TWO Redditch brothers who were at the heart of a 'calculated and cynical' fraud that netted more than £800,000 from hundreds of unsuspecting timeshare owners have been jailed.

Brian Carr, 30, the leader of the conspiracy, was aided by his 25-year-old brother, Daniel, along with several others, to fleece the victims.

At least 10 bogus businesses were set up as a front to cover the timeshare re-sale scam to target elderly and vulnerable owners.

Victims paid fees of up to £1,500 believing there were genuine buyers for their timeshare facilities in Spain and Portugal, but it was all a sham.

At Stafford Crown Court last week Brian Carr was jailed for a total of six years and eight months and his younger brother was jailed for 4 years.

Both had admitted a charge of conspiracy to defraud between January, 2012 and December, 2014, and Brian Carr had admitted breaking a financial restraining order imposed when he was arrested in March, 2014.

Judge Jonathan Gosling said the fraud was 'deliberate and sustained' and a great deal of work was put in to set up the scam.

Offices were rented, initially in Norwich, and later in Redditch and Bromsgrove, telephone and merchant chip and pin payment facilities were established, numerous bank accounts were opened and letter headings in the name of the 'convincing sounding' companies were produced - all using false details.
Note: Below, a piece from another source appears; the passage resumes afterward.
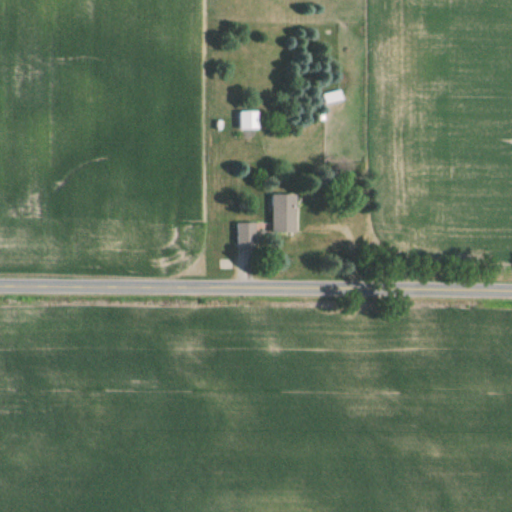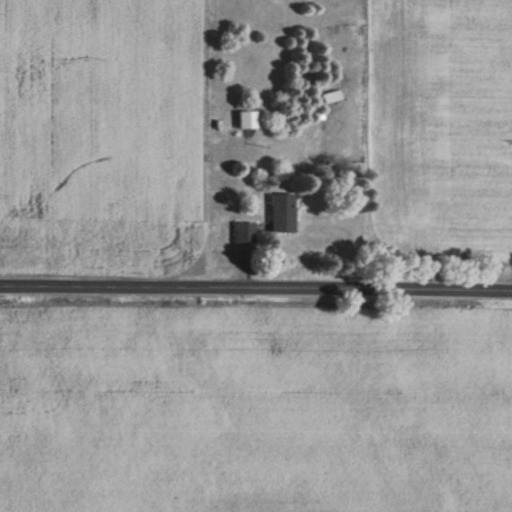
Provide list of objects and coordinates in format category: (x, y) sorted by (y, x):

"It was a calculated and cynical fraud and was carefully planned to ensnare the victims without them becoming suspicious," said Judge Gosling

He said there were no buyers and the victims were left 'angry and devastated' having lost their money.
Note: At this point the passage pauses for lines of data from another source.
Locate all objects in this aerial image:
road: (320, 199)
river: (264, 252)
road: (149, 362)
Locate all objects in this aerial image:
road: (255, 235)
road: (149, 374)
"The cynicism was boundless as many victims were approached and fleeced a second time and, in a few cases, a third time," he said.

Judge Gosling rejected Brian Carr's expression of remorse as 'hollow' as he had blatantly defied the restraining order to transfer £450,000 to his UK account which, along with the greed and sheer volume of victims, was an aggravating feature.

Carr, of Ombersley Close, Redditch, had a lavish life style taking luxury holidays and feeding a £400-a-week cocaine habit.

The court heard Carr was jailed in 2015 for six months for being in possession of a false passport.

Judge Gosling also disqualified Carr from being involved as a director or managing any business for the next 10 years.

Daniel Carr, of Exhall Close in Redditch, also used the proceeds of the scam to travel and take expensive holidays and clubbing as a VIP guest and feeding a gambling addiction.

Judge Gosling also rejected Carr's claim he believed his brother's enterprise was legitimate.

Also sentenced were Matthew Barker, 24, Brendon Hicks, 28, Craig Walker, 27, Steven Cross, 37, James Barrass, 37 and 65-year-old James Sharp.

Barker, of Canberra Close, Bromsgrove, admitted fronting a business - Designer Signs (Midlands) Ltd - for a fraudulent purpose and traded to defraud customers.

Hicks, of Salters Lane, Redditch, admitted a similar charge relating to a company named Midlands Designed Solutions Ltd.

Both men were given 13-month prison sentences, suspended for 18 months, and were ordered to complete 250 hours unpaid work.

Walker, of Sandhurst Close in Redditch, was jailed for three years and Cross, of Bath Close, Worcester, who the court heard had been a 'whistle blower' after his arrest, was jailed for six months.

Both had pleaded guilty to conspiracy to defraud and were involved in the cold call operation.

Sharp, of Constitutional Hill, Norwich, was given eight months suspended for a year and ordered to do 200 hours unpaid work and Barrass, of Manby Road, Norwich, was jailed for two years.

Both admitted money laundering offences by fraudulently facilitating the control of criminal monies for Brian Carr.

Applications for confiscation orders under the Proceeds of Crime Act against all nine defendants were adjourned until later this year.

All the defendants were arrested during an inquiry, led by West Mercia police and codenamed Operation Gravity, launched five years ago.

Investigating officer, Detective Constable Steve Myers, said "The fraudsters offered to take the timeshare facility off people's hands, especially where it was not being used, and claimed to have buyers waiting.

"The timeshare was proving to be a millstone around their necks. Many were either too old, or suffered poor health, to be able to travel.

"They were only too pleased for someone to offer them a solution - and being offered more money than they had paid. But there were never any buyers. They were repeatedly lied to and defrauded."

He added: "People were very trusting, but the blunt fact is that they were all being cheated."